Saanya Verma is one of the youngest to have secured the highest possible score and to join the Top 1% of the population. She recently visited British Parliament on an invitation from Mr Virendra Sharma, MP from Ealing & Southall. Saanya shares her experience of visiting the parliament and meeting “Sharmaji”
As said by Albert Einstein, “The only source of knowledge is experience”; and this experience was brimming with it. A couple of weeks back my family and I were invited to go to the Houses of Parliament by Mr Virendra Sharma, a Labour MP who I met previously at a TV interview and who I hold in high esteem. The date was set for the 19th December and soon enough it arrived. We came in the tube all the way to Portcullis House (one of the entrances to the Parliament), Central London. There, we were greeted by the Senior Parliamentary assistant who then toured us all around the place.
Needless to say, it was extremely interesting and he was incredibly knowledgeable. He showed us various rooms, all with their own historical importance, including: Westminster Hall (which is the only original part of the Westminster palace that didn’t burn down in 1834. St Stephen’s Chapel (a beautiful chamber lined with paintings and the very place that Charles 1st had burst in, demanding to arrest 5 of the MPs).
Now, after this, he took us down to the large room between the House of Lords and the House of Commons. It was quite the revelation to know that the Prime Minister herself was speaking in the room right next to us (although this did mean that we couldn’t enter the House of Commons due to the long queue). We did, on the other hand, get the opportunity to enter the House of Lords. While in the House of Commons, everything including the seats was green, in the House of Lords everything was red. It was quite fascinating to see how everything worked.
A couple of speakers proposed their motion while a couple opposed it. There was a lord speaker who chaired the business there, a leader of the House of Lords who had several roles including giving advice at times, and a clerk of the Parliaments who again had several jobs, which included announcing business.
After some time, we left the chamber and were led to meet Mr Sharma. We first bid goodbye to our tour guide and acquaintance and then went to a café (one which was inside the Parliament). We settled down, took off our coats, and had a cup of tea. While we did so, we also held some very interesting conversations ranging from my future prospects and possibilities to Mr Sharma’s inspirational 40 years of Parliamentary work. Finally, we waved goodbye to him and our day came to an end at last.

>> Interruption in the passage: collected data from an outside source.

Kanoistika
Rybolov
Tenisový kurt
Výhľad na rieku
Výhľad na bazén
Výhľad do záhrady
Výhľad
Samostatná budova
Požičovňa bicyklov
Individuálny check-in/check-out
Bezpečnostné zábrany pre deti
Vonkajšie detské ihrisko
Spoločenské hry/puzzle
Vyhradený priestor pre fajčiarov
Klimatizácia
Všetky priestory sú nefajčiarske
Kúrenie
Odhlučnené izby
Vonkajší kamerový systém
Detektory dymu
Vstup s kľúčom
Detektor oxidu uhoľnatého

The experience was probably one of the best that I have undergone thus far. In fact, now I look back, it was the perfect timing for our visit, as the parliament will be closing soon for refurbishment. From the whole visit, I learnt many a thing, however not only was it enlightening but also inspirational. I did pick up a lot of historical and political facts, but I was also filled with determination to be like Mr Sharma, and fight through all the hardships. And this, I will make sure to do.